Arizona ban on ethnic studies unconstitutional: U.S. judge

By Taylor Harris

(Reuters) - A federal judge has overturned an Arizona ban on ethnic studies courses aimed at Hispanic students, saying it was motivated by racial discrimination and violated pupils' constitutional rights.

The decision by Judge A. Wallace Tashima issued on Tuesday came in response to a lawsuit by students and parents challenging the law, which ended a Mexican American Studies, or MAS, program run by the Tucson school district.

"The Court is convinced that decisions regarding the MAS program were motivated by a desire to advance a political agenda by capitalizing on race-based fears," Tashima wrote in his ruling.

Officials with the Arizona Department of Education were not immediately available for comment.

A Tucson Unified School District member, Kristel Ann Foster, said she was "elated" to be able to restore the program to classrooms.

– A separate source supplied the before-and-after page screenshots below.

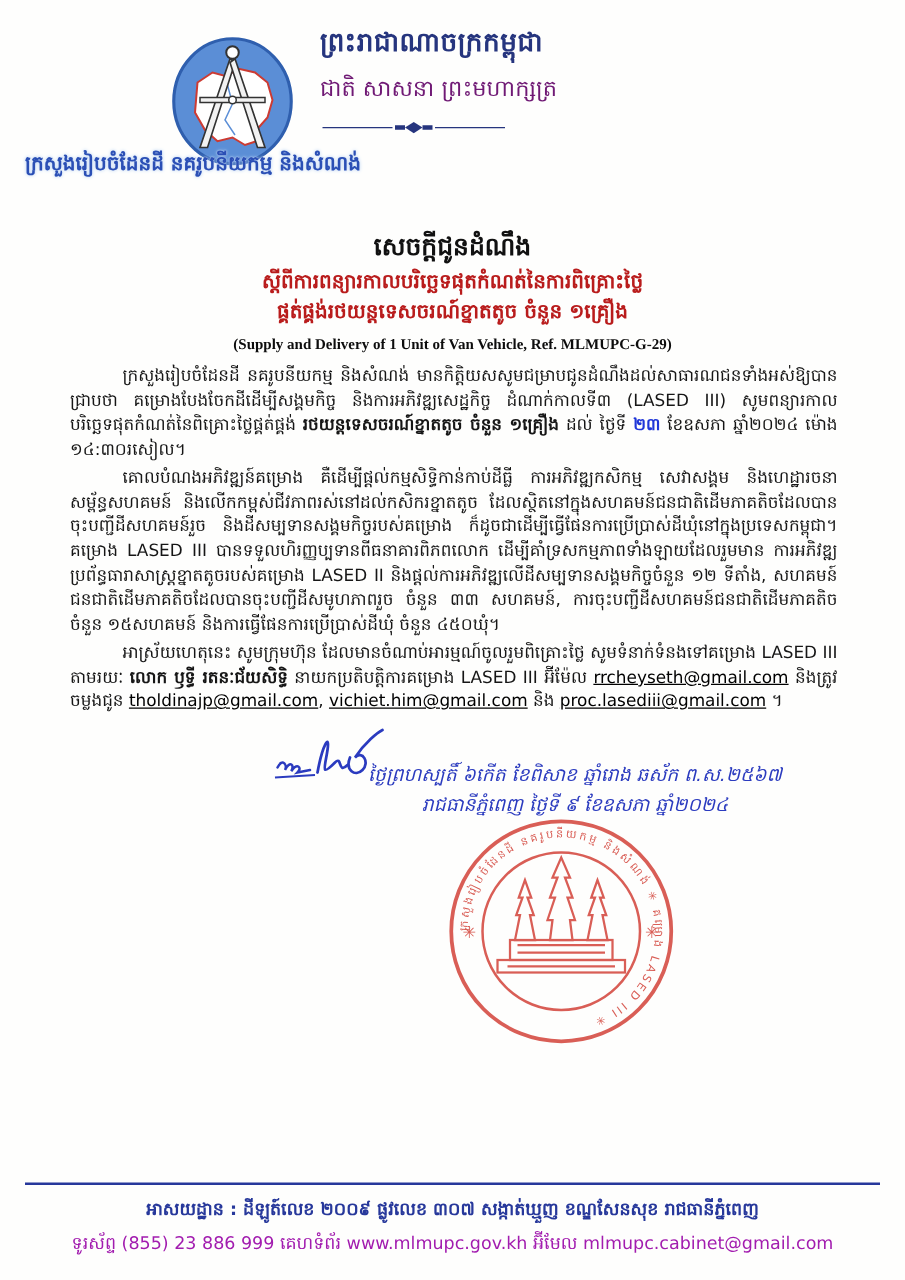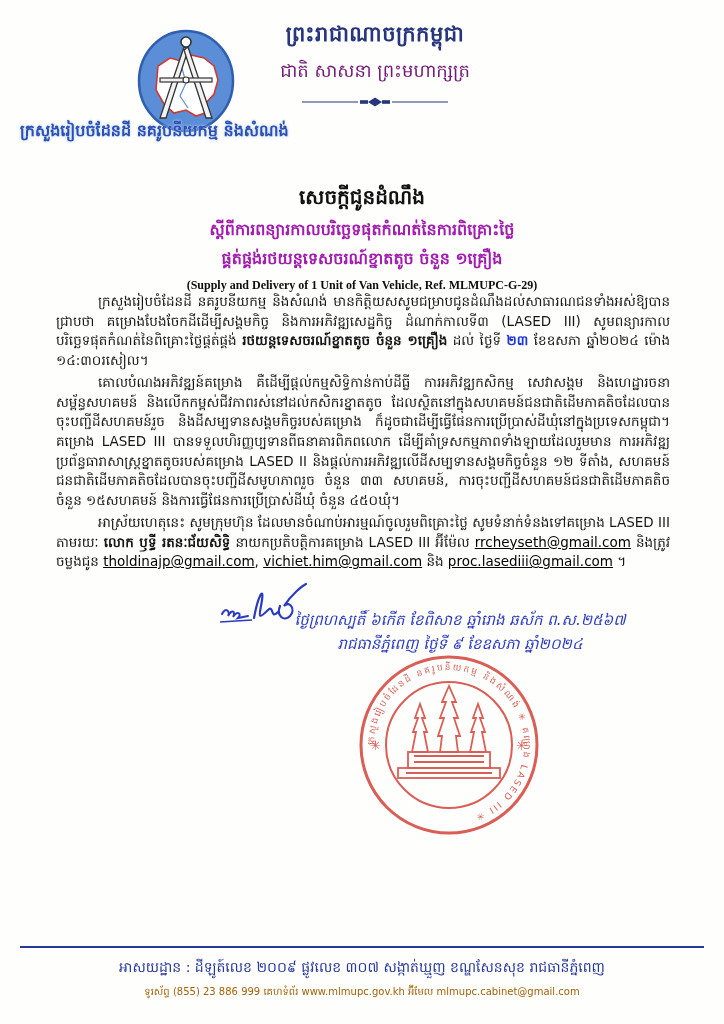--- a/index.html
+++ b/index.html
@@ -6,7 +6,7 @@
   .page{position:relative;width:724px;height:1024px;background:#fefefd;overflow:hidden;
         font-family:"DejaVu Sans","Liberation Sans",sans-serif;color:#161616;}
   
-  .hdr-text{position:absolute;left:240px;top:20px;width:270px;text-align:center;}
+  .hdr-text{position:absolute;left:256px;top:20px;width:270px;text-align:left;}
   .kingdom{font-size:21px;font-weight:bold;color:#26357e;letter-spacing:.5px;}
   .motto{font-size:18px;color:#701a75;margin-top:8px;}
   .hdr-divider{margin-top:6px;}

In 2006, Arizona's then-schools superintendent and former attorney general, Thomas Horne, began a probe into MAS after an incident when a labor activist told students that Republicans were racist. Horne concluded the program violated school code, and the state threatened to withhold funds until it was stopped.

Tashima, however, backed a study conducted in 2012 - the year the program was dropped from the syllabus in Tucson - which found MAS helped improve the graduation rates and test scores of some of the district's worst-performing students.

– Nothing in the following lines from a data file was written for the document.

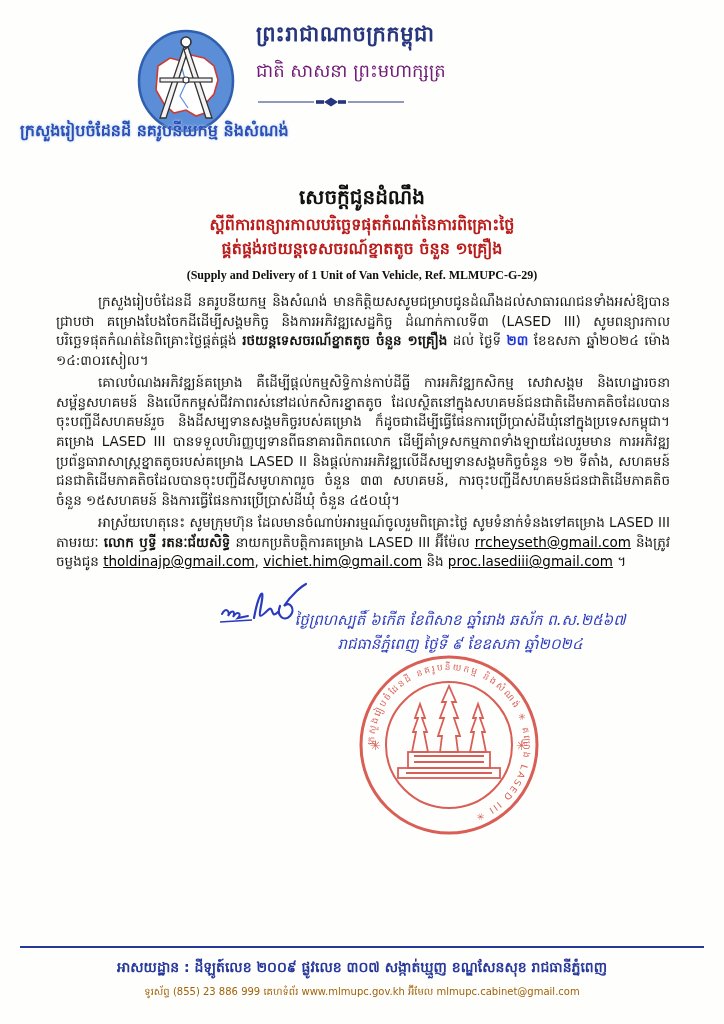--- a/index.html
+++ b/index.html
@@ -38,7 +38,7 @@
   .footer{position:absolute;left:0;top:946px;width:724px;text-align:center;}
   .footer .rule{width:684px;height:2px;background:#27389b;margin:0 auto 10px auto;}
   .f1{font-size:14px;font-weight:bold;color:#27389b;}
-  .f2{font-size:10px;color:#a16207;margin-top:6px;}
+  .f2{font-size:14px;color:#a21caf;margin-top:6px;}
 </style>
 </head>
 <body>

One of those, Alfred Chavez, 27, said he had been on the verge of dropping out in 2006 when he signed up for MAS at Tucson High School. He credits the classes with keeping him in school and propelling him toward a career in education.

"They didn't just appeal to the A+ student. They appealed to street kids, the marginalized population," said Chavez, who works as a program specialist at Mesa Community College near Phoenix. "It turned them on to education."

About 64 percent of Arizona's school students are Hispanic, according to state figures. The MAS program included units on Mexican-American history, art and literature.

The attorney for the parents and students who brought the lawsuit, Steve Reiss, described the ruling as an "extraordinary" win.

"To show that a state passed and implemented a law with discriminatory intent is extremely hard these days," Reiss said.

Horne said public schools should teach students from different backgrounds to treat each other as individuals.

"This decision promotes a program that does the opposite: divides students by race and promotes ethnic chauvinism," he said in a statement.